Bottom-up self-assembly of nanofibers in the surfactant mixture of CTAB and Pluronics

Abstract

Bottom-up self-assembly of nanofibers in a chemical method is presented using the surfactant mixture of cetyltrimethylammonium bromide (CTAB) and Pluronics as the anisotropic micellar templates. Fully fluorinated perfluorooctanoic acids with highly hydrophobic C–F chains are imported for constructing exceptionally long nanofibers. Ag(I) provides robustness of the materials by the complexation with ethylene oxides in Pluronic copolymers. Fluorocarbons reside in the PPO (polypropylene oxide) blocks in Pluronic polymers and accordingly in reverse Pluronics, they are placed in the surrounding regions of nanofibers.
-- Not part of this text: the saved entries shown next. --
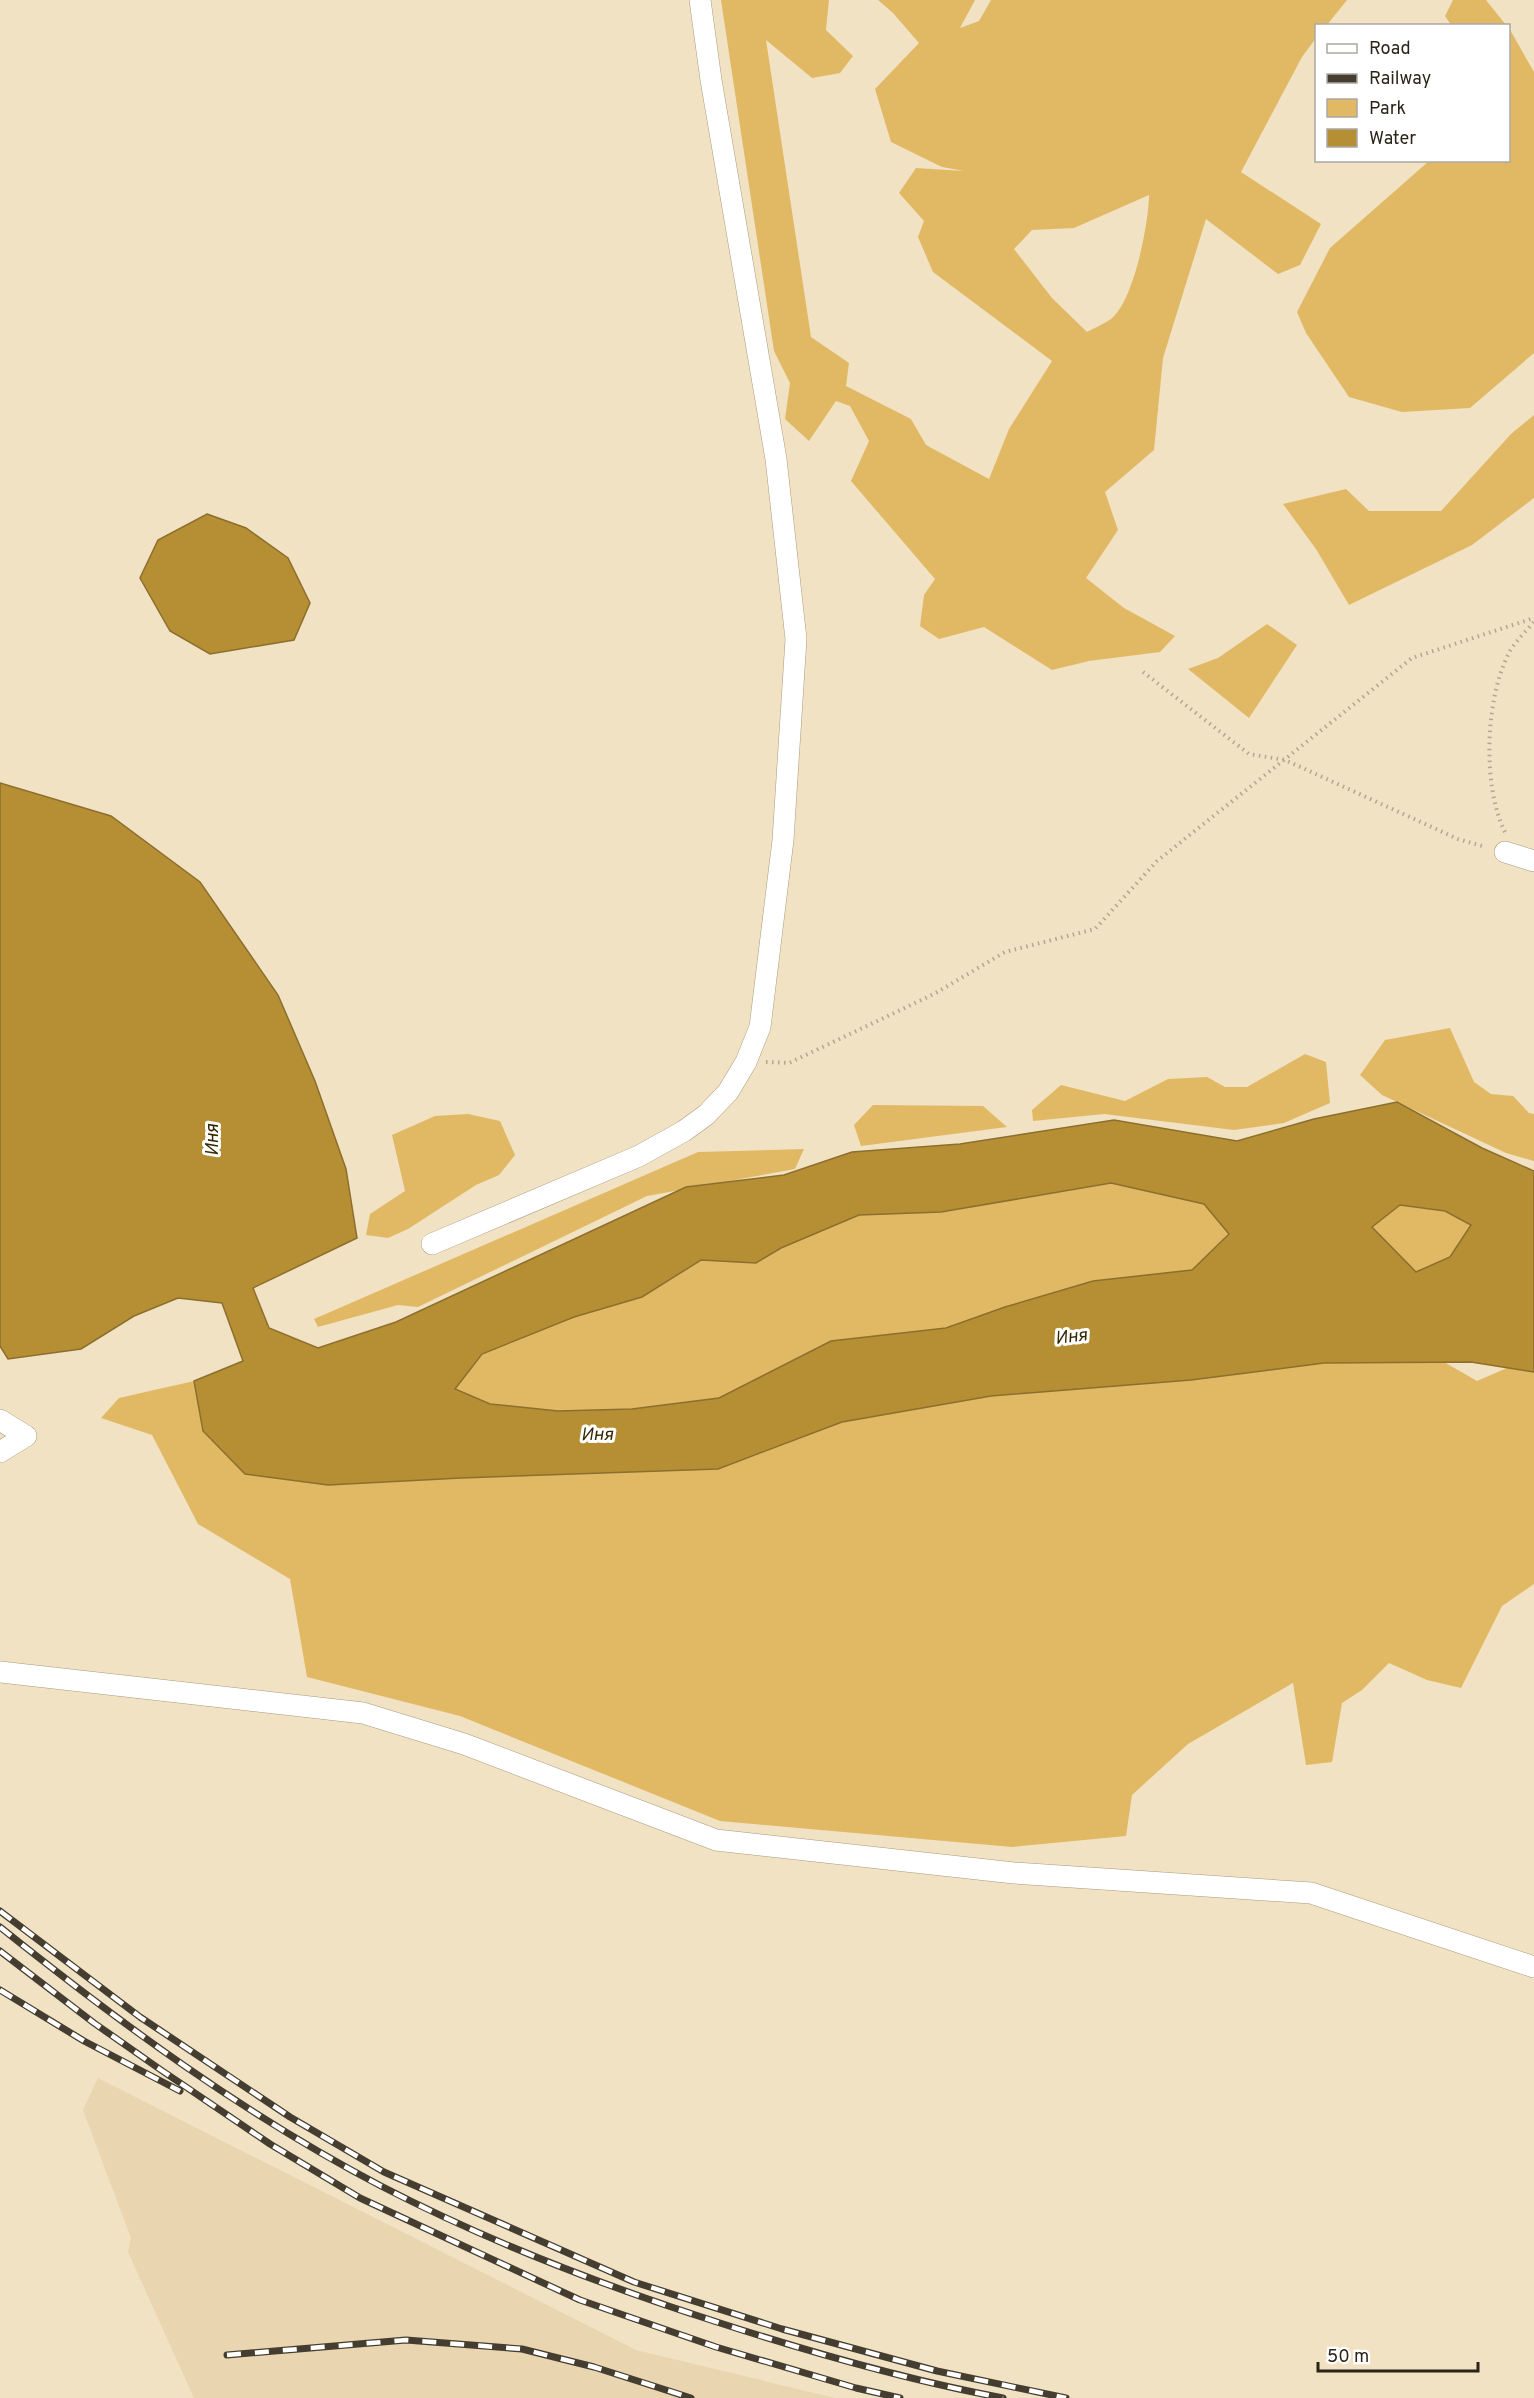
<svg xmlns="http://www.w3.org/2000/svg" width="1534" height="2398" font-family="Overpass,sans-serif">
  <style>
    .built { fill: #e9d6b0 }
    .green { fill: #e1b965; fill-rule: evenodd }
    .water { fill: #b68f35; stroke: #8c6f2d; stroke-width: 1.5; fill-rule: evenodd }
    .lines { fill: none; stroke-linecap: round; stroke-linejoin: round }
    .street-casing { stroke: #a99a7d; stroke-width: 22 }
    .path { stroke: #b2a68d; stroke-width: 4; stroke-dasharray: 1.5 4.5; stroke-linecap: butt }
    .street { stroke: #fff; stroke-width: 21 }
    .rail-casing { stroke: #453e30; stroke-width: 7 }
    .rail { stroke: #fff; stroke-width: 4.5; stroke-dasharray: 14; stroke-linecap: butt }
    .labels { text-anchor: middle; stroke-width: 6; stroke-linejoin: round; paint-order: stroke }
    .water-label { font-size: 18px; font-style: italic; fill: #362600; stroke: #fff }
  </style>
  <rect width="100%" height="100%" fill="#f1e2c3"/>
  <path class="built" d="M98,2078L636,2350L835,2398H194L128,2252L131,2238L83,2110Z"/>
  <path class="green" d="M721,0H829L826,30L853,56L840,73L812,78L766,40L811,337L849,363L846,386L911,419L926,445L989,479L1009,429L1052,361L933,272L918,237L924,221L899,193L916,168L964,171L942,167L891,142L875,89L919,43L893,13L878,0H975L960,28L979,21L991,0H1347L1327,25L1316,26V38L1302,57L1241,172L1321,224L1300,265L1278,274L1206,219L1163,358L1154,450L1105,492L1118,530L1086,578L1124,608L1175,636L1160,652L1089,661L1052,670L984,627L939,639L920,626L924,595L935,579L851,481L869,441L850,406L836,401L809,441L785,419L790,383L774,351ZM1149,195C1149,222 1134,301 1111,319C1104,324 1094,328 1087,332L1052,298L1014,249L1032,230L1074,228Z
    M1453,0H1486L1506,25H1451L1445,16Z
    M1509,28L1534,72V353L1470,408L1402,412L1349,397L1306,333L1297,312L1330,248L1429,161L1508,160Z
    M1534,415V498L1472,545L1349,605L1316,549L1283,504L1346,489L1369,511H1441L1511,434Z
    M1267,624L1297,645L1249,718L1188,669L1218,658Z
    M1450,1028L1474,1082L1491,1094L1513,1096L1529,1113L1534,1114V1161L1506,1153L1382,1095L1360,1075L1385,1040Z
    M1305,1054L1326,1062L1330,1103L1284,1123L1234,1130L1104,1114L1033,1121L1032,1110L1061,1085L1125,1101L1168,1079L1207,1077L1225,1087H1247Z
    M873,1105L983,1106L1007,1127L861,1146L854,1125Z
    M468,1114L500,1121L515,1155L499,1175L476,1185L408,1229L388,1238L366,1235L370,1214L405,1191L392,1135L435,1116Z
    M804,1149L795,1169L647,1196L418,1307L398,1305L318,1327L314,1319L698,1152Z
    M1111,1183L1204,1204L1229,1233L1192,1270L1093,1281L1005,1307L946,1328L831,1341L719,1398L632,1409L558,1411L490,1404L455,1389L482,1354L574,1317L642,1297L702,1260L756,1263L781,1248L859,1215L941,1212Z
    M1400,1205L1445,1211L1471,1225L1450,1257L1416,1272L1372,1226Z
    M1444,1362L1477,1381L1507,1368L1534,1372V1584L1502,1606L1461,1688L1427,1680L1389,1663L1362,1690L1342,1703L1332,1762L1306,1765L1293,1683L1188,1744L1132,1795L1126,1836L1012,1847L720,1821L460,1716L307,1677L290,1579L198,1524L152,1435L101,1418L119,1398L194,1381L203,1431L328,1485L461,1478L718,1469L842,1422L991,1396L1191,1380L1324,1363Z"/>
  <path class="water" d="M207,514L246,528L288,558L310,603L294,640L210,654L170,631L140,578L158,540Z
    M0,783L111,816L200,882L278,995L315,1081L346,1169L357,1238L253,1288L269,1328L318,1348L396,1322L686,1187L784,1175L852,1152L960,1144L1114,1120L1237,1141L1314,1119L1397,1102L1482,1148L1534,1171V1372L1471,1362L1324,1363L1191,1380L991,1396L842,1422L718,1469L461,1478L328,1485L245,1474L203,1431L194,1381L243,1361L222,1303L178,1298L134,1316L81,1349L8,1359L0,1346ZM1111,1183L1204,1204L1229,1234L1192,1270L1093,1281L1005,1307L946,1328L831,1341L719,1398L632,1409L558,1411L490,1404L455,1389L482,1354L574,1317L642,1297L701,1260L756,1263L781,1248L859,1215L941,1212ZM1400,1205L1445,1211L1471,1225L1450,1257L1416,1272L1372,1227Z"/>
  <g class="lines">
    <defs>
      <path id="street" d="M1505,852L1534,861
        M432,1244L639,1156L684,1131L706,1115L728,1092L746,1062L760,1027L783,840L796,639L776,459L711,80L700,0
        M0,1420L26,1436L0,1452
        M0,1672L363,1713L464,1744L716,1840L1014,1873L1311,1893L1534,1967"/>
    </defs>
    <use href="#street" class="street-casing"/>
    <path class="path" d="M1143,672L1249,754L1285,760L1458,839L1486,847
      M1505,832C1482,786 1485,697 1510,651C1516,641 1526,631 1534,622
      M766,1062L789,1063L934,994L1005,952L1095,929L1157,861L1412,658L1534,618"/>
    <use href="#street" class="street"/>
    <defs>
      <path id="rail" d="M0,1911L140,2017L290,2117L384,2172L634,2282L782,2329L937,2371L1066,2398
        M0,1927C120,2023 245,2115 381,2186C489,2242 604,2286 720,2323C813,2353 907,2380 1003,2398
        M0,1951L94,2023L161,2070L270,2144L360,2198L580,2300L716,2347L856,2388L900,2398
        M0,1990L84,2041L180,2091
        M227,2355L406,2340L522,2349L594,2367L691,2398"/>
    </defs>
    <use href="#rail" class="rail-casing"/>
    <use href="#rail" class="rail"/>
  </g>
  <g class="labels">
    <g class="water-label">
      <text transform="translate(212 1140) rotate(-90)" y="6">Иня</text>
      <text transform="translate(1071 1336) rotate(-7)" y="6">Иня</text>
      <text transform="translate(597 1434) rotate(-1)" y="6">Иня</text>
    </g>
  </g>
  <rect x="1315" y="24" width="195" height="138" fill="#ffffff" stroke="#aaa8a3" stroke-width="1.5"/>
  <rect x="1327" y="44" width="30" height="9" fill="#ffffff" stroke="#aaa8a3" stroke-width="1.5"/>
  <text x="1369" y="54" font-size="18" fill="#2b2519">Road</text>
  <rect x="1327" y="74" width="30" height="9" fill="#453e30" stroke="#aaa8a3" stroke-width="1.5"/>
  <text x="1369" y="84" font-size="18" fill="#2b2519">Railway</text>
  <rect x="1327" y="99" width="30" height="18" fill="#e1b965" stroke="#aaa8a3" stroke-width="1.5"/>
  <text x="1369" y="114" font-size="18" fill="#2b2519">Park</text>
  <rect x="1327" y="129" width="30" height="18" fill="#b68f35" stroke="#aaa8a3" stroke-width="1.5"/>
  <text x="1369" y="144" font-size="18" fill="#2b2519">Water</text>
  <path d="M1318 2362v9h160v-9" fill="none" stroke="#2b2519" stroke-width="3"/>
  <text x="1327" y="2362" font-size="18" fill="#2b2519" stroke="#ffffff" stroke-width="4.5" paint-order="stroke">50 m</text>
</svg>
During the segregation of water from hydrophobic cores, self-assembly is assumed to be driven by hydrophobic interactions among alkyl chains of CTAB, fluoroalkyl chains of perfluorooctanoic acids, and dehydrated methyl groups of PPO blocks in Pluronics. Nanofibers with relatively high aspect ratios were obtained when Pluronic copolymers with low number average molecular weights (Mn), such as L-31 (Mn ∼ 1100) and L-64 (Mn ∼ 2900), were used. Heterogeneous catalytic activities were monitored in the reduction reactions of 4-nitrophenol, and the nanorods prepared from Pluronic 31R1 show the best catalytic performances with a rate constant of 0.002 35 s−1. The roles of fluorine or C–F groups in perfluorooctanoic acids are believed to be the disruption of hydrogen bonding between water and polyethylene oxide groups, and the phase separation of nanofibers from the aqueous environment by the dehydration of hydrophobic cores.